Segment Start: Given passage

Apr 10, 2026·2 min read

New York City Mayor Zohran Mamdani is backing away from one of the central promises of his mayoral campaign, conceding he will not be able to deliver citywide free buses this year and shifting his sights to a far more modest pilot program.

The retreat marks a major reversal for a mayor who rode the free-bus pledge to City Hall, having championed the issue since co-launching a small Queens pilot in 2023. Mamdani now says he is focused on reviving a pared-down version — three free bus lines per borough at a cost of $45 million — contingent on Albany including it in the state budget, which is already a week past its deadline.

The climb-down is not for lack of trying to spin it. “We’re absolutely committed to making buses fast and free,” Mamdani insisted — eventually.

But the obstacles are formidable. Gov. Kathy Hochul has been cool to the idea since before Mamdani took office, and on Wednesday she made clear that housing and auto insurance reform are higher budget priorities than buses. MTA CEO Janno Lieber has called the mayor’s plan half-baked and likely to cost far more than advertised. And Mamdani himself effectively torpedoed an earlier expansion of the program after picking a fight with Assembly Speaker Carl Heastie over affordable housing, prompting Heastie to pull the initiative from the budget entirely.

The free bus promise now joins a lengthening list of first-term reversals for the mayor, who has spent his first 100 days in office pushing a combined $23 billion in new taxes while watching signature campaign commitments slip away.

Segment End: Given passage
Segment Start: Supplied information

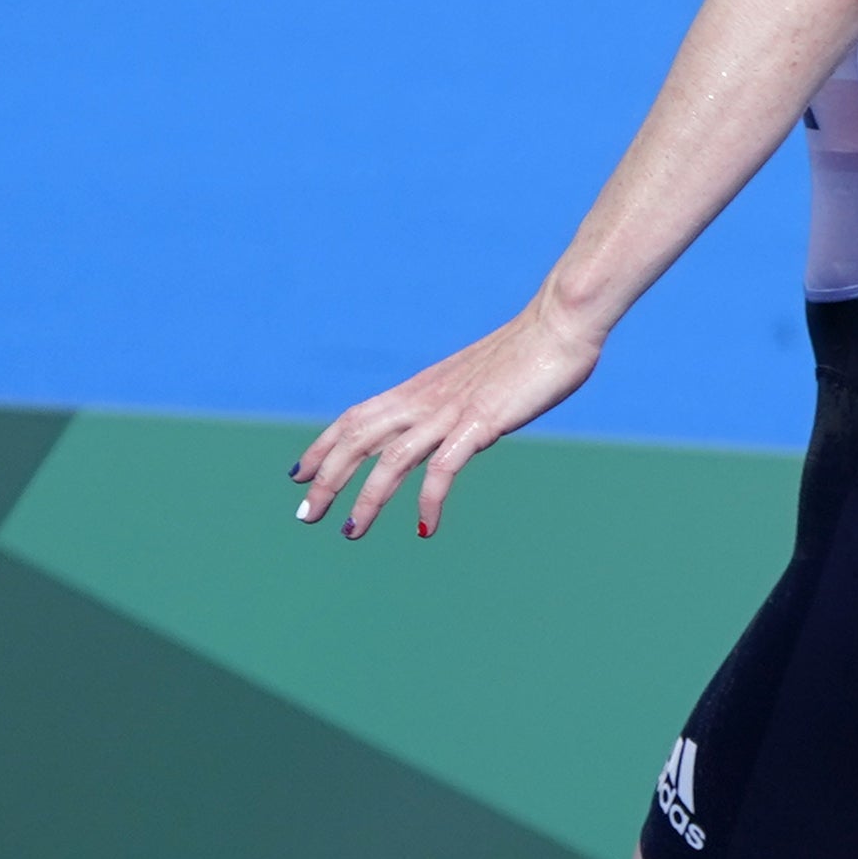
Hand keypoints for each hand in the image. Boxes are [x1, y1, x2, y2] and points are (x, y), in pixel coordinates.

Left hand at [291, 298, 601, 539]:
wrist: (558, 326)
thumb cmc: (528, 352)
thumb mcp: (477, 383)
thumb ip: (457, 407)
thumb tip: (451, 432)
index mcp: (420, 388)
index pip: (355, 418)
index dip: (323, 446)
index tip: (299, 475)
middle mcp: (424, 399)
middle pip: (359, 440)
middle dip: (328, 479)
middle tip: (306, 516)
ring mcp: (450, 411)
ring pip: (391, 459)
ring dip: (366, 498)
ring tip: (350, 532)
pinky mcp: (479, 423)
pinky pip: (444, 468)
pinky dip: (429, 500)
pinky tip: (424, 528)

Segment End: Supplied information

» **Task list**:
1. Which people does the article on Mamdani's free-bus pledge name?
2. Quote the free-bus article starting at "But the obstacles" and ending at "the budget entirely.".

» **Answers by task**:
1.
Zohran Mamdani
Kathy Hochul
Janno Lieber
Carl Heastie

2.
But the obstacles are formidable. Gov. Kathy Hochul has been cool to the idea since before Mamdani took office, and on Wednesday she made clear that housing and auto insurance reform are higher budget priorities than buses. MTA CEO Janno Lieber has called the mayor’s plan half-baked and likely to cost far more than advertised. And Mamdani himself effectively torpedoed an earlier expansion of the program after picking a fight with Assembly Speaker Carl Heastie over affordable housing, prompting Heastie to pull the initiative from the budget entirely.